In the meantime I was able to add the last final gathering acceleration technique of Wang et al. to my implementation. It is called illumination cuts and computes a cut through the kd-tree of the given photon map within which we want to gather. Here a cut defines the node set that contains exactly one node of each path from the tree root to any leaf of the tree. Subsequently we estimate the irradiance for each cut node.
To perform the final gather step we are now able to use the reduced set of cut nodes to interpolate irradiance values. So instead of searching within all photons of the photon map (usually several 100k), we just have to look for the closest cut nodes (some 1k).
Currently obtained computation times for a scene with the dragon model from the Stanford 3D Scanning Repository with approx. 202k triangles are listed in the following table.
|Technique||Time / s||Speedup|
|Full final gathering||168.4||N/A|
|Illumination cut (17k)||13.8||12.2|
|Adapt. sample seeding (4k) + illum. cut (17k)||2.3||73.2|
Without acceleration techniques of Wang et al. the GPU-based generation of one image takes about 168.4 s using my current implementation. I reach 35-45 MRays/s for primary rays and approx. 20 MRays/s for final gather rays. For all subsequent images I used 64 shadow rays (area light source) and 256 final gather rays per sample.
Adding an illumination cut with around 17k cut nodes reduces the computation time by the factor of 12. Perceptually the resulting image (see below) seems just like the one above. However, a closer look will reveal some differences. The high number of cut nodes is the result of a currently used simplification: I just use all leaf nodes as cut nodes. This approach is neccessary since my method for approximating the normal vector in the nodes’ center points is not yet that sophisticated. Therefore images obtained with smaller cuts are less accurate.

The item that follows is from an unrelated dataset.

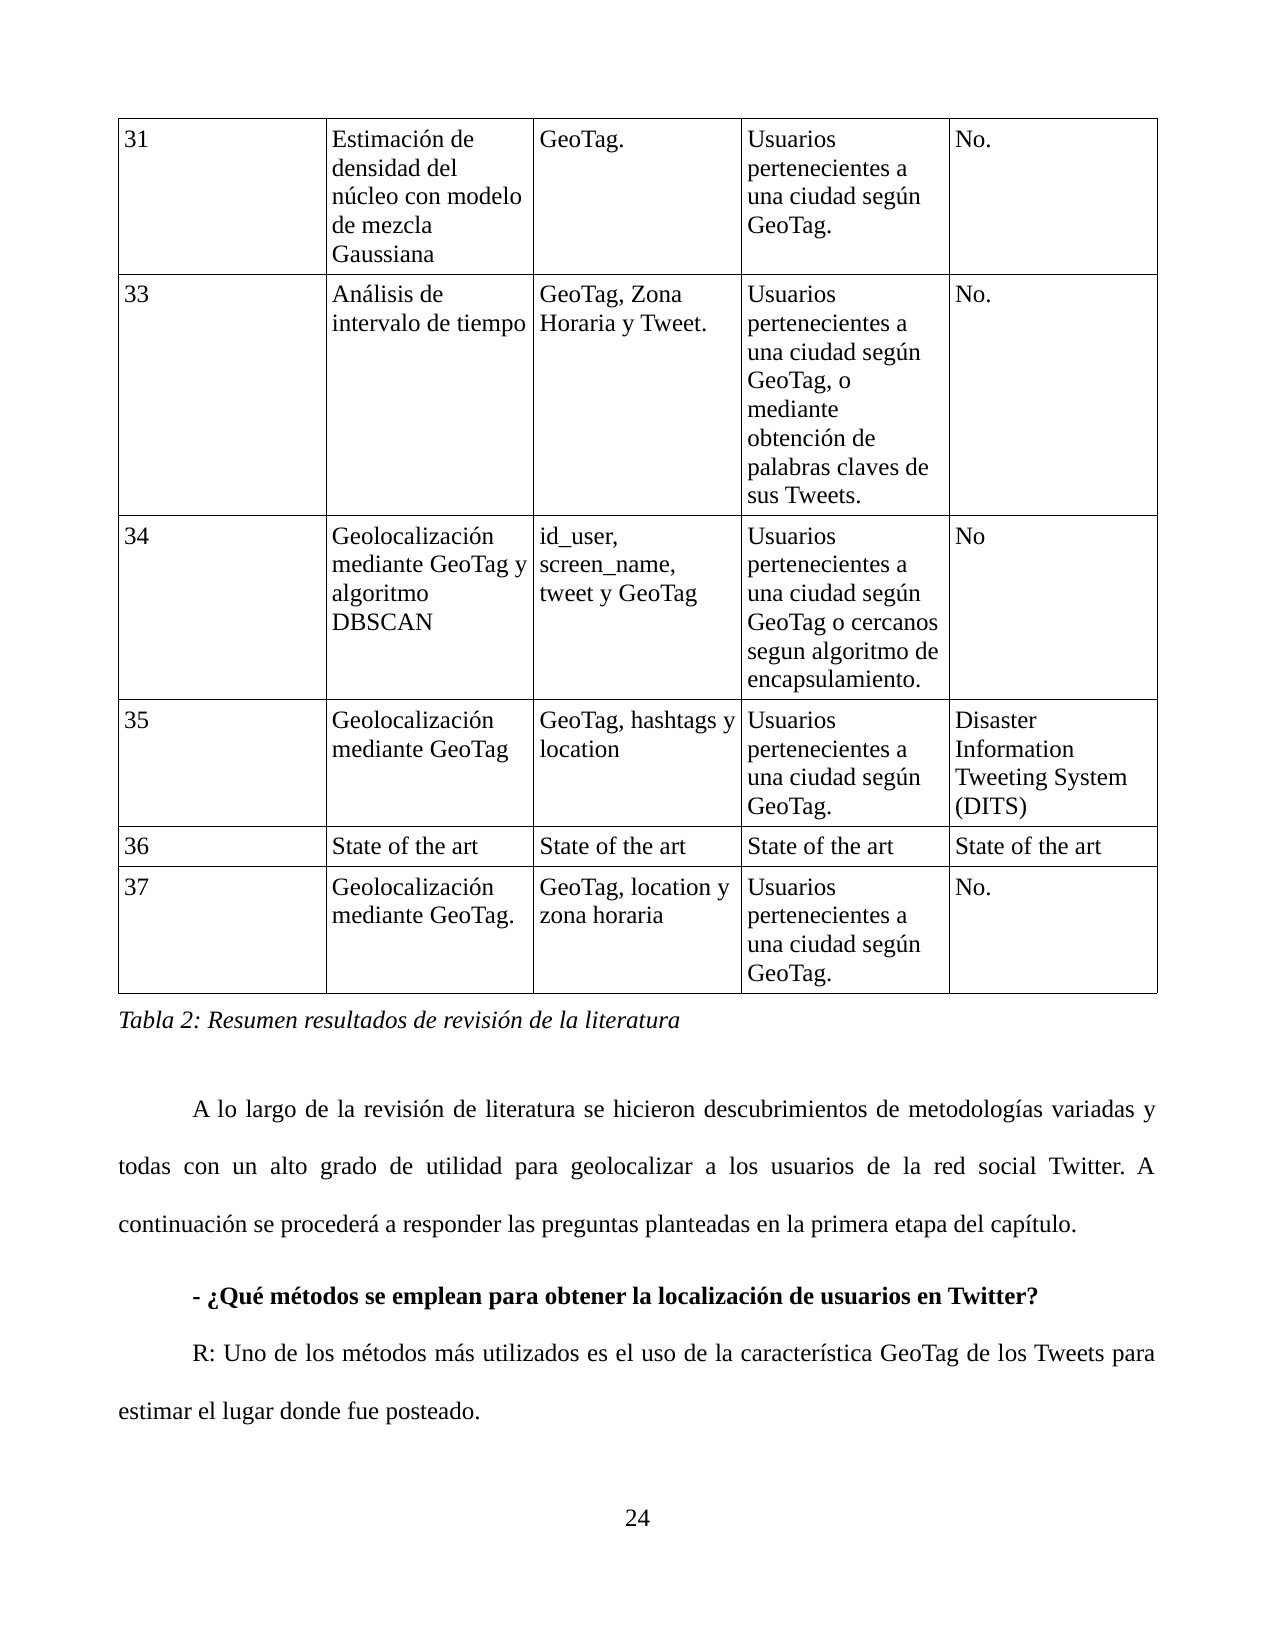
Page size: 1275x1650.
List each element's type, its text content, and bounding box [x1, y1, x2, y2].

Finally, when activating the use of adaptive sample seeding, I can reduce the computation time to about 2.3 seconds using 4k adaptive samples. Adjacent pictures show both the resulting image and an error image. The error image shows the 4x-scaled absolute error compared to the full final gathering image.
Scaling the error image led to seemingly significant errors, however perceptually the error is quite small. Nevertheless the last image could be generated about 73-times faster than the first image. It should be noted that the first image was genereated using the same GPU-based photon map and ray tracer implementation, just without final gathering acceleration techniques.